● **What you need to do**: From the entries below, copy every line that holds the word "почему".

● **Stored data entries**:
== == ==

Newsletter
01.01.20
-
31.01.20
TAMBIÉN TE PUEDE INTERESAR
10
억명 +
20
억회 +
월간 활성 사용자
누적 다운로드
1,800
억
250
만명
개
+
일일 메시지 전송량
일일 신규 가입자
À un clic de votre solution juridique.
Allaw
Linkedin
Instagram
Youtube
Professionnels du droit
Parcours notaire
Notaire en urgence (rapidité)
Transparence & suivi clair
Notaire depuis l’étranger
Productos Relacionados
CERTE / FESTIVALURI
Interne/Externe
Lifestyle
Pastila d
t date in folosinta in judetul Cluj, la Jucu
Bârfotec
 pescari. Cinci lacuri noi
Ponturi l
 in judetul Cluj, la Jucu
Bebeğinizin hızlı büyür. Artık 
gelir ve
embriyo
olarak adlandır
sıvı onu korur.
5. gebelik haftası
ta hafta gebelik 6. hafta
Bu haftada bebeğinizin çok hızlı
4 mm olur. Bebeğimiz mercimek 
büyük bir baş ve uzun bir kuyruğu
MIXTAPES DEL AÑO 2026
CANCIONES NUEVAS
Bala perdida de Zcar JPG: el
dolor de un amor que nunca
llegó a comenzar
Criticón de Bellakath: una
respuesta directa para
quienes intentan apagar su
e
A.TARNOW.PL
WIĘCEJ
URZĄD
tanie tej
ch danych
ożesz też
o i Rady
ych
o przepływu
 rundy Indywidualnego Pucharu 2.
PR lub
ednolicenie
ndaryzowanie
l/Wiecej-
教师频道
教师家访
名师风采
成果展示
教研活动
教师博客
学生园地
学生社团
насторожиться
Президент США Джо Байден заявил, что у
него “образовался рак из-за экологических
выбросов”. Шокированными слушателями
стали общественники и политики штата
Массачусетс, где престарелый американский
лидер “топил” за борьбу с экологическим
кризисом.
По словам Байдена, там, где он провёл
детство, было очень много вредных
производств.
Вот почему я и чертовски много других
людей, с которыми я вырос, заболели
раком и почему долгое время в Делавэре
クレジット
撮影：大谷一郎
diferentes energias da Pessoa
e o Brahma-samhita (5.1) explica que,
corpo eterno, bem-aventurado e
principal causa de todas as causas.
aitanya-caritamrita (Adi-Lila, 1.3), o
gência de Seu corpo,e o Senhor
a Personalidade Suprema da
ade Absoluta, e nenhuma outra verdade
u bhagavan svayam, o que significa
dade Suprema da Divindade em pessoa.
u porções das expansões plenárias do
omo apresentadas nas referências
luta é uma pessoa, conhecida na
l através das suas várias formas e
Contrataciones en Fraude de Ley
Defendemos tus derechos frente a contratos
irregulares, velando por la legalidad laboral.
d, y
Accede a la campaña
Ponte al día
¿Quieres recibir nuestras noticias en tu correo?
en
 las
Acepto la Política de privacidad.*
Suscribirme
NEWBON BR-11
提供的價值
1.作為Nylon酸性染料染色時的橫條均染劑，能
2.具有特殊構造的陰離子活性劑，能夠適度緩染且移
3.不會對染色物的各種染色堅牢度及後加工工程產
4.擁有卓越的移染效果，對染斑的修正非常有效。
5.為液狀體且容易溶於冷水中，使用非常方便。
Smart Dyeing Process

== == ==

● **Written response**:
Вот почему я и чертовски много других
раком и почему долгое время в Делавэре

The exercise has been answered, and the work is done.